* _RECORDS PROVIDED_
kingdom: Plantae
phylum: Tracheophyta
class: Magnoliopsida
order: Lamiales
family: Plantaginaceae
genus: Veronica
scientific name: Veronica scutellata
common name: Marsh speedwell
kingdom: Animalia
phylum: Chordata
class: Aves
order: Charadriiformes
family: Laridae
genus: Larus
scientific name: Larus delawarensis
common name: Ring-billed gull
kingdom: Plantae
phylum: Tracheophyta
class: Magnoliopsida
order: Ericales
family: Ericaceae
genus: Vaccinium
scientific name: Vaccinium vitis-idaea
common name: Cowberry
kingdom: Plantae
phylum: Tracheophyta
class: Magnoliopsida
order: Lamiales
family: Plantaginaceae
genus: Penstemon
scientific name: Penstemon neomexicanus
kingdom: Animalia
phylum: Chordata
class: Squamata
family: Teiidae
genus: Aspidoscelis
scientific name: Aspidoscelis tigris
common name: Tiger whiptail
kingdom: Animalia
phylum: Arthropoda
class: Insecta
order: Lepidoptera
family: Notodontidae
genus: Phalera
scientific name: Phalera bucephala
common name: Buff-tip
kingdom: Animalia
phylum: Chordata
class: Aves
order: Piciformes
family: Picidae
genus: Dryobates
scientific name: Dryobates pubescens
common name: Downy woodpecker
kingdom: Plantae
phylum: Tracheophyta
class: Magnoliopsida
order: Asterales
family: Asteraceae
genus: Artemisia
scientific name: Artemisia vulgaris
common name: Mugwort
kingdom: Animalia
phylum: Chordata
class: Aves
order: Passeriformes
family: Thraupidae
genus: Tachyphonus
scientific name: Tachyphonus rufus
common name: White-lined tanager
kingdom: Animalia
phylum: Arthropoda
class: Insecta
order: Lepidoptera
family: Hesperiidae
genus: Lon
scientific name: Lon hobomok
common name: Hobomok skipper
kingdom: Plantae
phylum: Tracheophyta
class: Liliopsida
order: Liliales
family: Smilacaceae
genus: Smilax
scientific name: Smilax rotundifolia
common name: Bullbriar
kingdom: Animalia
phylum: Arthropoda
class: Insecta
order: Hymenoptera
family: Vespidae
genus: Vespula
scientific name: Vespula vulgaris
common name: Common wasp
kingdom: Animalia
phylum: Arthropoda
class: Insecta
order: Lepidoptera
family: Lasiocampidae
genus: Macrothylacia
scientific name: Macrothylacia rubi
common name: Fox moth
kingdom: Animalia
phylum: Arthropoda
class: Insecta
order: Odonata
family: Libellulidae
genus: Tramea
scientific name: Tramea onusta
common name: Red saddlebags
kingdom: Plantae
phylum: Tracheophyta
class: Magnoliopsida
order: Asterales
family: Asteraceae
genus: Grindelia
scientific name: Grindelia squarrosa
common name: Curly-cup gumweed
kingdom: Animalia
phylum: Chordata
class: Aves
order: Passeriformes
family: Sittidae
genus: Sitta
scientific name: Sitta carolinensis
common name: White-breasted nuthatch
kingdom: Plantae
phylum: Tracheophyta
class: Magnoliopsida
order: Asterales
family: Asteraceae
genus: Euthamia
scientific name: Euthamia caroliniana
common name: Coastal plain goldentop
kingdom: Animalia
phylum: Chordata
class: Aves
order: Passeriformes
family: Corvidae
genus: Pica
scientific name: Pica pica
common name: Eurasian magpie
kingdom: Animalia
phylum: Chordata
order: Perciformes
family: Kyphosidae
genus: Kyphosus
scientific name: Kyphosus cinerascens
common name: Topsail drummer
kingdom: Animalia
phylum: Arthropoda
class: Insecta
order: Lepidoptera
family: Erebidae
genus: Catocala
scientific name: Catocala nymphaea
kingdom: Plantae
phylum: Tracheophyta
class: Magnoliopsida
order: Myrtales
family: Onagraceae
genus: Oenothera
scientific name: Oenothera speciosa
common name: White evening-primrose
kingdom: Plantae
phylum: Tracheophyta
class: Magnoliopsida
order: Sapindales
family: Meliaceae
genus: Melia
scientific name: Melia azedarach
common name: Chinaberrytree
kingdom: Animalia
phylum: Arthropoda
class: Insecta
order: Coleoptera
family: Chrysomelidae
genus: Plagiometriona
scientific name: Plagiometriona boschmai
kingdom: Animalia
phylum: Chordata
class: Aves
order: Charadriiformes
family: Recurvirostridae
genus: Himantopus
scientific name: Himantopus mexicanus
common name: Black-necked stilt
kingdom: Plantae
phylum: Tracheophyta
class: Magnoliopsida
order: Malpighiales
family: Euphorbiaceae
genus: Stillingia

* _WRITTEN EXERCISE_
Copy the lines of the records word for word, beginning at the line that contains "scientific name: Oenothera speciosa" and continuing through the last line of the records.

* _EXERCISE SOLUTION_
scientific name: Oenothera speciosa
common name: White evening-primrose
kingdom: Plantae
phylum: Tracheophyta
class: Magnoliopsida
order: Sapindales
family: Meliaceae
genus: Melia
scientific name: Melia azedarach
common name: Chinaberrytree
kingdom: Animalia
phylum: Arthropoda
class: Insecta
order: Coleoptera
family: Chrysomelidae
genus: Plagiometriona
scientific name: Plagiometriona boschmai
kingdom: Animalia
phylum: Chordata
class: Aves
order: Charadriiformes
family: Recurvirostridae
genus: Himantopus
scientific name: Himantopus mexicanus
common name: Black-necked stilt
kingdom: Plantae
phylum: Tracheophyta
class: Magnoliopsida
order: Malpighiales
family: Euphorbiaceae
genus: Stillingia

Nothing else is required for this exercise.